In fact, one of the first actual conversations I had with the post-bac in Dr. G’s lab was about Cantonese tones. He has since become the person I’m closest to in lab; an absolute mess held together by brutal honesty and sheer stubbornness, he’s someone I couldn’t have survived this research experience without. Although most labs have graduate students helping the post-docs run the lab work, he (let’s say T) isn’t actually a grad student and is taking a gap year before applying to med school. After hearing that I was thinking about med school, he hasn’t stopped randomly quizzing me with “MCAT questions” (“What are the stages of meiosis? What are nodes? Yeah that’s right, that’s going to be on the MCAT!”). He’s also Chinese-American and I’ve had the pleasure of bothering him about Cantonese and Mandarin in between my biochem pop quizzes. Talking with T has led me to learn more about gaming (I’ve never felt more out of my depth), New York City, and medicine than I thought I would in an entire lifetime, let alone one summer. Research definitely recruits a lot of nerds but the thing is, nerds aren’t just nerds about science; nerds are actually just bundles of nerves hyper fixated on any random thing at any random time. Much like other jobs, research is a trillion times more fun with friends and conversations that go beyond just work.
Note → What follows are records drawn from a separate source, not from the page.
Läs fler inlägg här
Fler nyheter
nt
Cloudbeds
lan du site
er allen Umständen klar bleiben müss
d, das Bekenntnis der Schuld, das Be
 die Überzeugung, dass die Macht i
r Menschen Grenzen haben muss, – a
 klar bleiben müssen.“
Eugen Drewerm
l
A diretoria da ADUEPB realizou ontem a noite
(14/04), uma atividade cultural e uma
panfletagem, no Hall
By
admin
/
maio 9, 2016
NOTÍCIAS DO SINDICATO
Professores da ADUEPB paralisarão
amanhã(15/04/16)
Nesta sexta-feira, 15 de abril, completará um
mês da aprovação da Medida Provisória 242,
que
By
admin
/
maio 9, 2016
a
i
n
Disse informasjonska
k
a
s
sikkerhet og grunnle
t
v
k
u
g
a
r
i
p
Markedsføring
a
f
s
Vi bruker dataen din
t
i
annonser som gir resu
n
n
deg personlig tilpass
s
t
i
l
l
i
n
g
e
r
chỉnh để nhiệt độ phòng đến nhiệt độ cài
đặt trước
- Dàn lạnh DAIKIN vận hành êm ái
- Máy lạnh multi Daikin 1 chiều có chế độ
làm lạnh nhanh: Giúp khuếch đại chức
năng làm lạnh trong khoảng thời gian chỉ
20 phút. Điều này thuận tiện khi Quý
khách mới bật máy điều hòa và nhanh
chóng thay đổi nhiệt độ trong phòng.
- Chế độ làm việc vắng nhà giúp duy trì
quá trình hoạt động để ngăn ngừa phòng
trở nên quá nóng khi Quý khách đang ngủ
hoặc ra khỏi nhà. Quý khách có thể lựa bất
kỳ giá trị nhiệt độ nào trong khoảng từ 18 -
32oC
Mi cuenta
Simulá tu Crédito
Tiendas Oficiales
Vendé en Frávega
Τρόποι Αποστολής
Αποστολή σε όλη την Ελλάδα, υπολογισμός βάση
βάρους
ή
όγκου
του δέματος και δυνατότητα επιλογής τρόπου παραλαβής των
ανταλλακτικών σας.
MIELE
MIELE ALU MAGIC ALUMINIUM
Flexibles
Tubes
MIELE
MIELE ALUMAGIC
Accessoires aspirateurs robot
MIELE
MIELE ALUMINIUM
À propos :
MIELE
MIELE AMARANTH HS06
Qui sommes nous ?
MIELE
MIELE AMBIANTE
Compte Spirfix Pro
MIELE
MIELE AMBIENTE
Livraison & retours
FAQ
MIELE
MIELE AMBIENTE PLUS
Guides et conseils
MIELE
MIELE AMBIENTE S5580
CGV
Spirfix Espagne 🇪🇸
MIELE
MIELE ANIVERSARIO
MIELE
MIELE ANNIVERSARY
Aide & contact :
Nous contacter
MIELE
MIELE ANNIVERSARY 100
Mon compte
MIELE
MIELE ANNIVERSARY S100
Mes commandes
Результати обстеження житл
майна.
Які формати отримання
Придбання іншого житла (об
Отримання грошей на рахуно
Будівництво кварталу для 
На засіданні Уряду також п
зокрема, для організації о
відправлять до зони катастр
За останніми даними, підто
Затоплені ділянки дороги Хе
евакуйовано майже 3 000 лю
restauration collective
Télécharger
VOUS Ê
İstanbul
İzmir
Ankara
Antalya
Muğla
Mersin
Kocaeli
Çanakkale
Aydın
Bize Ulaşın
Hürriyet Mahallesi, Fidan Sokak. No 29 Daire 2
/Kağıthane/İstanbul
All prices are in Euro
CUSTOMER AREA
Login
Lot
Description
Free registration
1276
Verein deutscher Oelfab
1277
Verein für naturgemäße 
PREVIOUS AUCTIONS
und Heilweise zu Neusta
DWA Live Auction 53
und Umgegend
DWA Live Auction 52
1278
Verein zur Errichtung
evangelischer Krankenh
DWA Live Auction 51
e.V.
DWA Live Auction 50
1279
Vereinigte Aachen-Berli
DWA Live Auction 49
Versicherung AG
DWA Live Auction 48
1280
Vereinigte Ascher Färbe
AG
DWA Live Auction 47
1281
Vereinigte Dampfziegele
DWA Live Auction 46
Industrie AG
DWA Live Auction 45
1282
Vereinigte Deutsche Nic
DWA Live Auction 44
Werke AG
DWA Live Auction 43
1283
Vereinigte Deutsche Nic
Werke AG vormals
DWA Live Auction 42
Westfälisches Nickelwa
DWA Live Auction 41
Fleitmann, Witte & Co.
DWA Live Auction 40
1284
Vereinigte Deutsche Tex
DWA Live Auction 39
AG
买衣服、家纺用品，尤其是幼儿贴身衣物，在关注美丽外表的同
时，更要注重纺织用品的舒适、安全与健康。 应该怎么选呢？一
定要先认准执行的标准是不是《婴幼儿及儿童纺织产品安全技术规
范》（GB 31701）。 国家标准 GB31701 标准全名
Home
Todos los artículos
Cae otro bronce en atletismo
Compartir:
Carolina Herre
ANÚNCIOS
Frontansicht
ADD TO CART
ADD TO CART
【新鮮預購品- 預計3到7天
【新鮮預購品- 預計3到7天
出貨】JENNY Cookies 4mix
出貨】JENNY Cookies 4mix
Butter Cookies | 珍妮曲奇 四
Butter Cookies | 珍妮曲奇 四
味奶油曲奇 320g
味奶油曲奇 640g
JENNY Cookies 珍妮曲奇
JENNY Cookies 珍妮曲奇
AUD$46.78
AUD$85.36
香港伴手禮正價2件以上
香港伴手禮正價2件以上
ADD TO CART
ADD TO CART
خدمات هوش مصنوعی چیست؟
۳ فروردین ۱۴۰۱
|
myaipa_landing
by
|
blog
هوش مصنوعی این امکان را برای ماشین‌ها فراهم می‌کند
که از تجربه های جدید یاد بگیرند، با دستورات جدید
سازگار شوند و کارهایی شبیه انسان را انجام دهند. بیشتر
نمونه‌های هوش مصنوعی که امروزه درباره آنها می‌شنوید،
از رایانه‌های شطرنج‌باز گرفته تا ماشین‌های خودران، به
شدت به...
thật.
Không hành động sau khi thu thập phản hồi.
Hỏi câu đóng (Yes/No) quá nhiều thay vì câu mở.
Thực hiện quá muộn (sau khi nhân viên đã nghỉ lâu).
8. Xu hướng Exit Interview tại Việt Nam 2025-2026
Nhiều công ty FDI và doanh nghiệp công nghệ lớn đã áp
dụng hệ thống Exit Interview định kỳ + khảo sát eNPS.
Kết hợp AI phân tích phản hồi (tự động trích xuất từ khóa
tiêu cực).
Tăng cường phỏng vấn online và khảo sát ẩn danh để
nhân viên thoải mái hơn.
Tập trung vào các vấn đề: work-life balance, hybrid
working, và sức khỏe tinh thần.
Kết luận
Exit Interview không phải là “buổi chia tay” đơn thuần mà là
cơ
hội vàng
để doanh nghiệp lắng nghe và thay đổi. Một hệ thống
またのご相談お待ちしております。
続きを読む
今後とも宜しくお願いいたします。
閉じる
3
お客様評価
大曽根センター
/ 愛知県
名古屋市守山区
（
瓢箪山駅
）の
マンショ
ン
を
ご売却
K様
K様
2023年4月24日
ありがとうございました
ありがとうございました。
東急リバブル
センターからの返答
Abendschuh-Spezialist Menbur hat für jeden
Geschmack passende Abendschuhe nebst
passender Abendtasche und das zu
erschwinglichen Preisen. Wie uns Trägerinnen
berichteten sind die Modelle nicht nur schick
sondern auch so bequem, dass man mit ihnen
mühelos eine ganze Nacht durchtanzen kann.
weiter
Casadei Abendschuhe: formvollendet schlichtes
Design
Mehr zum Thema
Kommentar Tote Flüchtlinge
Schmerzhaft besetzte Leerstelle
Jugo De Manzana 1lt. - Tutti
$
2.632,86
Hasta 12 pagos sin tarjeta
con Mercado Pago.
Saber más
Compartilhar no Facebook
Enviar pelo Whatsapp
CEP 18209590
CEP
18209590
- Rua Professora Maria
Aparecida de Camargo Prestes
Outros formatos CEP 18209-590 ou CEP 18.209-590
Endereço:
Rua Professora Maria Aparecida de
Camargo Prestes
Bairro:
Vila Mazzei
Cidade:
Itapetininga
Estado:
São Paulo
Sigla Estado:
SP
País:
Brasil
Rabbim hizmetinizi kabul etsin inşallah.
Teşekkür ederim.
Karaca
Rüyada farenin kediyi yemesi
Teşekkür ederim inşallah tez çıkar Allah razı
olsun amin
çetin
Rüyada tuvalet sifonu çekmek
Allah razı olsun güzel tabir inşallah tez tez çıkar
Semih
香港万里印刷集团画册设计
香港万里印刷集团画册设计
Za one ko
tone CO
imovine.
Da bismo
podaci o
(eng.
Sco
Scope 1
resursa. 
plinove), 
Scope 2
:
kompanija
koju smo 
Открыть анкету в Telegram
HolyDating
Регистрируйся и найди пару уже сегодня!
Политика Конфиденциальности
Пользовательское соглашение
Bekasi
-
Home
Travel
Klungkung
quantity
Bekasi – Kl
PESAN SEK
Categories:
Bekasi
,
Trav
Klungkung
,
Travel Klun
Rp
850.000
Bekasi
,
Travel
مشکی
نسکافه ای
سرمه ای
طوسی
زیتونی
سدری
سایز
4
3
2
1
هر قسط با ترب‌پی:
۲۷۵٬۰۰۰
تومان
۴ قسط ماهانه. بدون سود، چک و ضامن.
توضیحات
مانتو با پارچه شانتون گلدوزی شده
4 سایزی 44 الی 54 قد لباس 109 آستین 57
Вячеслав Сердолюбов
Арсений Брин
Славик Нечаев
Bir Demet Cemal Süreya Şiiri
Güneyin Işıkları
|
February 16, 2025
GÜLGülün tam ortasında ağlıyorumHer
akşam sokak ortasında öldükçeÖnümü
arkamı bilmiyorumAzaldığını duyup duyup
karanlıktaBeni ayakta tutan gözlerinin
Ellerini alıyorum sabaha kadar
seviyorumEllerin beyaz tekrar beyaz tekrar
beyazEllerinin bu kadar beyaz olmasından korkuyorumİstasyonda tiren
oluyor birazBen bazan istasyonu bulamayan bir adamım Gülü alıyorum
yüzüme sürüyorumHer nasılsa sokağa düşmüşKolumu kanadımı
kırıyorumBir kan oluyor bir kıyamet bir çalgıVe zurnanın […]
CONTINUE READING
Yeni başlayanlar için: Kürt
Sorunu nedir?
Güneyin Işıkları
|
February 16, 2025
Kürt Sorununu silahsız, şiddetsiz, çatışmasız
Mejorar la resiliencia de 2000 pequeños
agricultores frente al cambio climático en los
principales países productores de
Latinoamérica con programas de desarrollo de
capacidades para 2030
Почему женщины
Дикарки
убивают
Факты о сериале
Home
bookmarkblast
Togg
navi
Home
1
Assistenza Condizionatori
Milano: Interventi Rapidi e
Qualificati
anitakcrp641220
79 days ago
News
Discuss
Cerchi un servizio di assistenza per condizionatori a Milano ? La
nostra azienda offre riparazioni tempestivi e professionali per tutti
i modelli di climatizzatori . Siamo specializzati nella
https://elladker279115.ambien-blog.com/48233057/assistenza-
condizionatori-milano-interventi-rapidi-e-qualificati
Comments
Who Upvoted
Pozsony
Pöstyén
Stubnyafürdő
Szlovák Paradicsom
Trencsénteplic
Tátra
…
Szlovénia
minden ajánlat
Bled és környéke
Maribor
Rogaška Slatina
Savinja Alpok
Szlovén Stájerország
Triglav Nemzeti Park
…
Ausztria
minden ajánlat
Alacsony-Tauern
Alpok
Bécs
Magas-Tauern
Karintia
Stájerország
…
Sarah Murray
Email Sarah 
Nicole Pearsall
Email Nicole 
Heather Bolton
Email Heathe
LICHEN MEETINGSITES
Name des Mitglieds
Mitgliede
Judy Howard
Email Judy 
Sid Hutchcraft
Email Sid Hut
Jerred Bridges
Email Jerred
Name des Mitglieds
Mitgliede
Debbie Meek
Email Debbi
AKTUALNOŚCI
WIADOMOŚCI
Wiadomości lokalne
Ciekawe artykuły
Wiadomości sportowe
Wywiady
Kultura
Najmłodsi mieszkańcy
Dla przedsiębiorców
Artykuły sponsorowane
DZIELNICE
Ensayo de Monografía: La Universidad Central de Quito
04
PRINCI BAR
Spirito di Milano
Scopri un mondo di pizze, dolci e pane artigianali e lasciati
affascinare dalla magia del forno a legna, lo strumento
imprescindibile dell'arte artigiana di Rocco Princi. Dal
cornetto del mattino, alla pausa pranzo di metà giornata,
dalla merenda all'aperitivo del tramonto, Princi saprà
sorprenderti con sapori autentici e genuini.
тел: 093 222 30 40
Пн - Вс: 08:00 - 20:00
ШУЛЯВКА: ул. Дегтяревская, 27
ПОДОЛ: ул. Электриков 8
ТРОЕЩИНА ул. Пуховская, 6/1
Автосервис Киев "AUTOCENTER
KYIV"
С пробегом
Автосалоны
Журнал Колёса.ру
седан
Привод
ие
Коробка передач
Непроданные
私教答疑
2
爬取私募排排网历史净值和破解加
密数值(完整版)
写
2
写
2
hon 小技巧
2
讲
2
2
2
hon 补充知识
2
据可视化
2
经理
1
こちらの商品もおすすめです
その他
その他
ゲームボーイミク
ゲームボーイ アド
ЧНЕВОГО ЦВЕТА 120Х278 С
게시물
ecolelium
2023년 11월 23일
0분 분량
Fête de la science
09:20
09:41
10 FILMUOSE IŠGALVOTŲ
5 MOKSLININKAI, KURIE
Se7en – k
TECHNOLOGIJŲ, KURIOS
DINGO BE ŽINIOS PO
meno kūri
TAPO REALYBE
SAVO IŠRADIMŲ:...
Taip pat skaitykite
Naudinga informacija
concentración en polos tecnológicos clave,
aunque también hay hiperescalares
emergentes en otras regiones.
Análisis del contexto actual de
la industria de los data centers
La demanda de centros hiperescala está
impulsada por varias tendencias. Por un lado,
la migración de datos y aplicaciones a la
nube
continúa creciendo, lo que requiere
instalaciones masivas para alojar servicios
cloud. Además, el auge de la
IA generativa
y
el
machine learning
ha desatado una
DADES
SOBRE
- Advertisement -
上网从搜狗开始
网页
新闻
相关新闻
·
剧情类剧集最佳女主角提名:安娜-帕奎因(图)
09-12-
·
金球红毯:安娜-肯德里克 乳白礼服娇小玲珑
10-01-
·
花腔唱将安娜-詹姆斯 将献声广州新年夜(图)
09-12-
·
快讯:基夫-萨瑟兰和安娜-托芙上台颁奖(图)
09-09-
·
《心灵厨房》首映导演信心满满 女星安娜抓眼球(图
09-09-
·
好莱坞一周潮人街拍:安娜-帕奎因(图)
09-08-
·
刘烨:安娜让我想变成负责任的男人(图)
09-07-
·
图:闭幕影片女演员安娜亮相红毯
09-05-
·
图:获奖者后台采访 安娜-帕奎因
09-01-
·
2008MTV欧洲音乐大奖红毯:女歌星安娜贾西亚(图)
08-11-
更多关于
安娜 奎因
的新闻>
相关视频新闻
The last person in the lab is a new undergraduate student (she’ll be Y) from the university where the summer program is held: Rutgers. She only joined a couple of weeks ago so I don’t know her too well, but she’s the closest to me in age so I’m excited to get to know her. T says that he can tell I’m trying too hard to be friends with Y, but honestly I’m about as smooth as sandpaper so I’m hoping that people will be pleased rather than annoyed by my tryhard friendliness. Undergrads like us are often the lowest rung in the very loose hierarchy of the lab, so I’m pretty much down to befriend anyone who can relate to me in that regard.
These are only just a few of the many research-oriented people I’ve met so far this summer. There are plenty of people, including the eleven other undergrads (mostly visiting students like me) in my summer program, who’ve all given me both positive and negative impressions about what a scientific career would be like. But overall, I really do enjoy being around people with similar interests and who light up when we start talking about science together. Wherever I end up, I hope I can be around people that talk with the kind of happiness that researchers talk with when someone is genuinely curious about glycine, glucose, or whatever they call it. So for now: research +1.